#### [The problem]
All of the data beneath this instruction is to be transcribed word for word.

#### [Records supplied]
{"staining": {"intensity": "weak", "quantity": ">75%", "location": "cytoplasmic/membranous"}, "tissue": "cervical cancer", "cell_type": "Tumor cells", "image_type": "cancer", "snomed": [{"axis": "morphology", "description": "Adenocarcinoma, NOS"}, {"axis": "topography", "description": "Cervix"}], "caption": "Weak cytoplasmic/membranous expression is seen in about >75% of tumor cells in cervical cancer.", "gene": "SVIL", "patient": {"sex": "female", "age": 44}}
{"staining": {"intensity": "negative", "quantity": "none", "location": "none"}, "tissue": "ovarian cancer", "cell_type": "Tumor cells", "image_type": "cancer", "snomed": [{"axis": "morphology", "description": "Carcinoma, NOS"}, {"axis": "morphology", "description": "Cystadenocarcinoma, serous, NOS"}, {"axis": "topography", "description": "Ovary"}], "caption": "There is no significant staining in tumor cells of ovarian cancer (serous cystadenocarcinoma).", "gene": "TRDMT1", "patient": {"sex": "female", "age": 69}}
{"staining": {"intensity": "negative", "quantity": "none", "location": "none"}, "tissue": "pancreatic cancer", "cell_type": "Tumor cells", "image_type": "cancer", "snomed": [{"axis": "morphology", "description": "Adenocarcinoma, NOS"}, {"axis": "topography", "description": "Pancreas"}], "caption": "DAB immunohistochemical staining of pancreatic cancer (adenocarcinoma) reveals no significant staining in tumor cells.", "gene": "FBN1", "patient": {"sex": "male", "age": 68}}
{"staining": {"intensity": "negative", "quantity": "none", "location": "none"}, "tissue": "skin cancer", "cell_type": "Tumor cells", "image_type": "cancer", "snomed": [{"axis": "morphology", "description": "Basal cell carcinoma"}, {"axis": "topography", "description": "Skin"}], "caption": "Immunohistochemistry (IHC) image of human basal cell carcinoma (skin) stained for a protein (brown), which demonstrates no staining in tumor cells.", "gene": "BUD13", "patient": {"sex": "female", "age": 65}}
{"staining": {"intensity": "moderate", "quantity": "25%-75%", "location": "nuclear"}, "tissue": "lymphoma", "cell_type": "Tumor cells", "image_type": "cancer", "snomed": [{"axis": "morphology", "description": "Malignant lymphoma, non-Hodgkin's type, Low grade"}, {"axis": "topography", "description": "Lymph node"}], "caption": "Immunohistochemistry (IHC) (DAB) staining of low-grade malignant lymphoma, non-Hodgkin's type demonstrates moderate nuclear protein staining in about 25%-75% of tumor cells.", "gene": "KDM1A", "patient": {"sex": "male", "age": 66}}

#### [Result for this exercise]
{"staining": {"intensity": "weak", "quantity": ">75%", "location": "cytoplasmic/membranous"}, "tissue": "cervical cancer", "cell_type": "Tumor cells", "image_type": "cancer", "snomed": [{"axis": "morphology", "description": "Adenocarcinoma, NOS"}, {"axis": "topography", "description": "Cervix"}], "caption": "Weak cytoplasmic/membranous expression is seen in about >75% of tumor cells in cervical cancer.", "gene": "SVIL", "patient": {"sex": "female", "age": 44}}
{"staining": {"intensity": "negative", "quantity": "none", "location": "none"}, "tissue": "ovarian cancer", "cell_type": "Tumor cells", "image_type": "cancer", "snomed": [{"axis": "morphology", "description": "Carcinoma, NOS"}, {"axis": "morphology", "description": "Cystadenocarcinoma, serous, NOS"}, {"axis": "topography", "description": "Ovary"}], "caption": "There is no significant staining in tumor cells of ovarian cancer (serous cystadenocarcinoma).", "gene": "TRDMT1", "patient": {"sex": "female", "age": 69}}
{"staining": {"intensity": "negative", "quantity": "none", "location": "none"}, "tissue": "pancreatic cancer", "cell_type": "Tumor cells", "image_type": "cancer", "snomed": [{"axis": "morphology", "description": "Adenocarcinoma, NOS"}, {"axis": "topography", "description": "Pancreas"}], "caption": "DAB immunohistochemical staining of pancreatic cancer (adenocarcinoma) reveals no significant staining in tumor cells.", "gene": "FBN1", "patient": {"sex": "male", "age": 68}}
{"staining": {"intensity": "negative", "quantity": "none", "location": "none"}, "tissue": "skin cancer", "cell_type": "Tumor cells", "image_type": "cancer", "snomed": [{"axis": "morphology", "description": "Basal cell carcinoma"}, {"axis": "topography", "description": "Skin"}], "caption": "Immunohistochemistry (IHC) image of human basal cell carcinoma (skin) stained for a protein (brown), which demonstrates no staining in tumor cells.", "gene": "BUD13", "patient": {"sex": "female", "age": 65}}
{"staining": {"intensity": "moderate", "quantity": "25%-75%", "location": "nuclear"}, "tissue": "lymphoma", "cell_type": "Tumor cells", "image_type": "cancer", "snomed": [{"axis": "morphology", "description": "Malignant lymphoma, non-Hodgkin's type, Low grade"}, {"axis": "topography", "description": "Lymph node"}], "caption": "Immunohistochemistry (IHC) (DAB) staining of low-grade malignant lymphoma, non-Hodgkin's type demonstrates moderate nuclear protein staining in about 25%-75% of tumor cells.", "gene": "KDM1A", "patient": {"sex": "male", "age": 66}}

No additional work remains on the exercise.